The set up says that when a State grants a charter to a nonprofit organization to operate public schools for the benefit of students who States and cities have a hard time reaching and teaching, that is called “privatization.”

It takes money out of the hands of “the public” and puts public dollars into the hands of people who are not accountable to “the public.”

The previous jokes are of the Andrew Dice Clay model (set up + punchline). The privatization joke is closer to the Steven Wright variety (“Last night somebody broke into my apartment and replaced everything with exact duplicates… When I pointed it out to my roommate, he said, “Do I know you?”).

It’s funny because at its root it assumes something absurd to be true. Are schools governed by districts and school boards demonstrably more accountable to “the public”?

I could bury you in examples of district schools who do 90% of their work outside of public view on purpose, knowing if the public knew half of what really goes down in school districts we would have already converted to an entirely different system.

Finally, one of my favorite jokes is that public school teachers have no voice in education.

I point it out all the time that you can’t visit any Statehouse in the United States and not trip over several teacher union policy assassins who smile a smug grin as newby legislators introduce school reform policies or school accountability provisions. They smile because they know those policies and regulations will disappear in the middle of the night and a forensic scientist won’t be able to tell you where they went.

When you look at the “Nation’s Report Card” on education performance that came out last week, and you see numbers that warn us that the future of racial and social justice is dire, the only comedy that seems appropriate is that of Richard Pryor. We need his brand of searing social commentary that makes us laugh because if we don’t, we might cry ourselves into a dark, nihilistic corner.

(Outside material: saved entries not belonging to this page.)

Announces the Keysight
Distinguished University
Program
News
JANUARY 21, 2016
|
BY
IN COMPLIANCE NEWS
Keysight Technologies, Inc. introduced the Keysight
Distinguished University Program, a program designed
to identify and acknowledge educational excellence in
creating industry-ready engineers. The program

It’s sad to say, but when it comes to the comedy of America’s massive education payroll, the joke is clearly on us.

That shit ain’t funny.

 

 

 

Chris Stewart is the Chief Executive Officer of Education Post, a media project of the Results in Education Foundation. He is a lifelong activist and 20-year supporter of nonprofit and education-related causes. Stewart has served as the director of outreach and external affairs for Education Post, the executive director of the African American Leadership Forum (AALF), and an elected member of the Minneapolis Public Schools Board of Education.